# IMDb Discussion Boards are closing down.



## Saiyan Lusitano (Feb 3, 2017)

This might not be a big deal to most here but I really liked using IMDb to talk about TV and Films due to the mere fact it united fans and casuals alike to discuss something on a website very easy to find.



> *IMPORTANT:* *IMDb is the world’s most popular and authoritative source for movie, TV* and celebrity content. As part of our ongoing effort to continually evaluate and enhance the customer experience on IMDb, *we have decided to disable IMDb’s message boards on February 20, 2017*. *This includes the Private Message system.* After in-depth discussion and examination, *we have concluded that IMDb’s message boards are no longer providing a positive, useful experience *for the vast majority of our more than 250 million monthly users worldwide. The decision to retire a long-standing feature was made only after careful consideration and was based on data and traffic.



Source: IMDb

What a bunch of B.S. that is! It's not providing a "positive, useful experience"? If they can't afford to keep the Discussion Boards active that's one thing but then blaming that the boards aren't "positive enough" is another.

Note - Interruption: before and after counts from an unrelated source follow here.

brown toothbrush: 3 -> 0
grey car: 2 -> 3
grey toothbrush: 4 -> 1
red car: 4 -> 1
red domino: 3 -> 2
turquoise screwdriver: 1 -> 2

This is going to kill discussing TV/Film content for many people if not most. 

RIP IMDb.


----------



## FAST6191 (Feb 3, 2017)

Damn, they were hilarious. Not necessarily because any of the authors in it were comedic but because of the insane drivel I saw spouted there all the time.

Re "positive enough" then they were truly a vile place (every -ism going there usually represented fairly well), and I can well see those less inclined to laugh at everything have a problem with it.

Guess I will have to stick to giggling at the puritans which write the parental guidance sections.


----------



## RevPokemon (Feb 3, 2017)

Just means that now everyone will post more in the Books, Music, TV & Movies section....


----------



## the_randomizer (Feb 3, 2017)

So the higher-ups get all butthurt and decide to take the pusillanimous route. Go fig. PC losers.


----------



## Saiyan Lusitano (Feb 3, 2017)

RevPokemon said:


> Just means that now everyone will post more in the Books, Music, TV & Movies section....


Most people only use the video game sections of GBATemp.


----------



## Saiyan Lusitano (Feb 20, 2017)

And it's already gone. RIP IMDb.

I've took a look at Previously.TV and seems OK but not great. Ads take too much space, theme is all white (preferred the classic from IMDb) and not much activity on less known shows.

On the bright side, I grabbed the list of Brittany Murphy recommended films from an IMDb board post so at least saved something.


----------